At 4-15 pm I noticed that my Outlook lost connection to Exchange server. When I tried to check the Exchange server it took me 10 minutes to log in to the server. I also noticed I lost connection to vCenter. It started to look like a disaster.
Network was fine. I could ping all core switches. Since I could not open vCenter I connected to the ESXi host directly and was really shocked by the Performance graph of Datastores. The latency numbers were ridiculous - around 50 000!! ms. The storage (or SAN) was screwed.
I immediately SSHed to the host and start to check logs. BTW, my favorite way to read real-time logs is to use tail command.
tail -f /var/log/vmkernel.log lets you read your logs as they appear in log file.
There were plenty of "Cmd to dev failed" errors, but the most frequent looked like this one.
*********************************************************************************
2013-04-24T21:01:55.292Z cpu4:1245952)ScsiDeviceIO: 2316: Cmd(0x4124022c3180) 0x2a, CmdSN 0x80000041 from world 2135091 to dev "naa.6001438005df09250000500002c60000" failed H:0x0 D:0x28 P:0x0 Possible sense data: 0x0 0x0 0x0.
*********************************************************************************
Quick search for SCSI errors codes showed that Device Status 0x28 means for "TASK SET FULL".

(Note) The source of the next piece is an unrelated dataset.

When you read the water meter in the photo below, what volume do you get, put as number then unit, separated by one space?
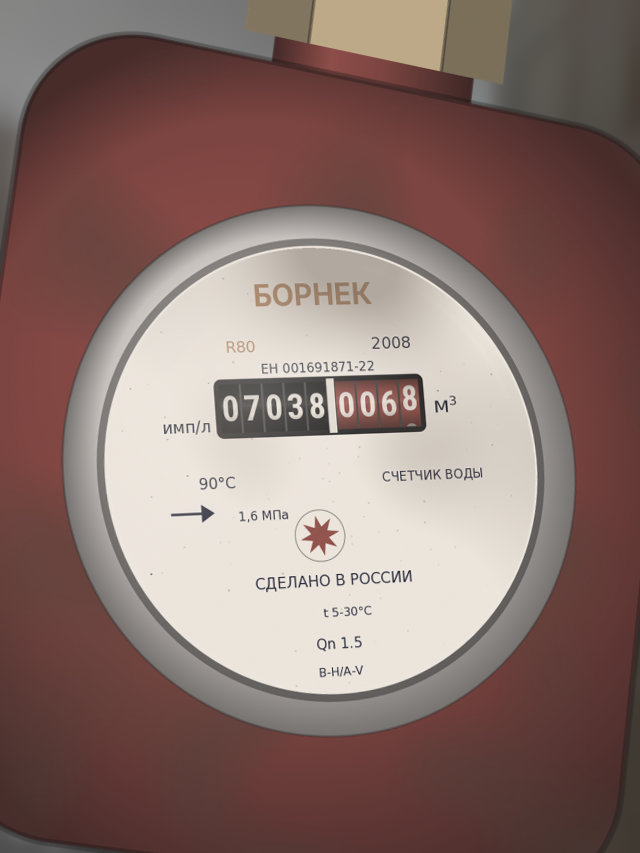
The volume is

According to some articles this error code can either mean "This status is returned when the LUN prevents accepting SCSI commands from initiators due to lack of resources, namely the queue depth on the array" or write cache congestion.
Once I read it I knew what was the root cause of the problem. Two days ago I presented new vDisk to the backup server to provide more space for Catalog data and I knew my colleague was moving huge amount of data to the new vDisk at the very same time when we were experiencing issues.
Surely, I had no time to read how to check queue depth stats on the EVA, but I could definitely fix write cache congestion by changing vDisk Write-Cache mode from Write-Back to Write-Through.
With Write-Back the storage reports to host the write is complete when data is written to cache, but before the data is transferred to disk. It definitely speeds up the write IOs, but as we can see it causes Write Cache congestion.
When I changed Write Cache mode the situation immediately improved and latency went back to normal values.
So far, I don't know what the right solution for this type of a problem. Unfortunately, I cannot partition write cache on EVA 6400 so as to protect virtual machines from write cache congestion.
As long as there are only ESXi hosts connected to the storage the similar situations can be managed by Storage Intput/Output Control or Adaptive Queue Depth algorithm, but when you have a physical host you probably need to think about some QoS in SAN. Actually, I read such warnings hundreds of times, but never faced them personally. It was a good lesson.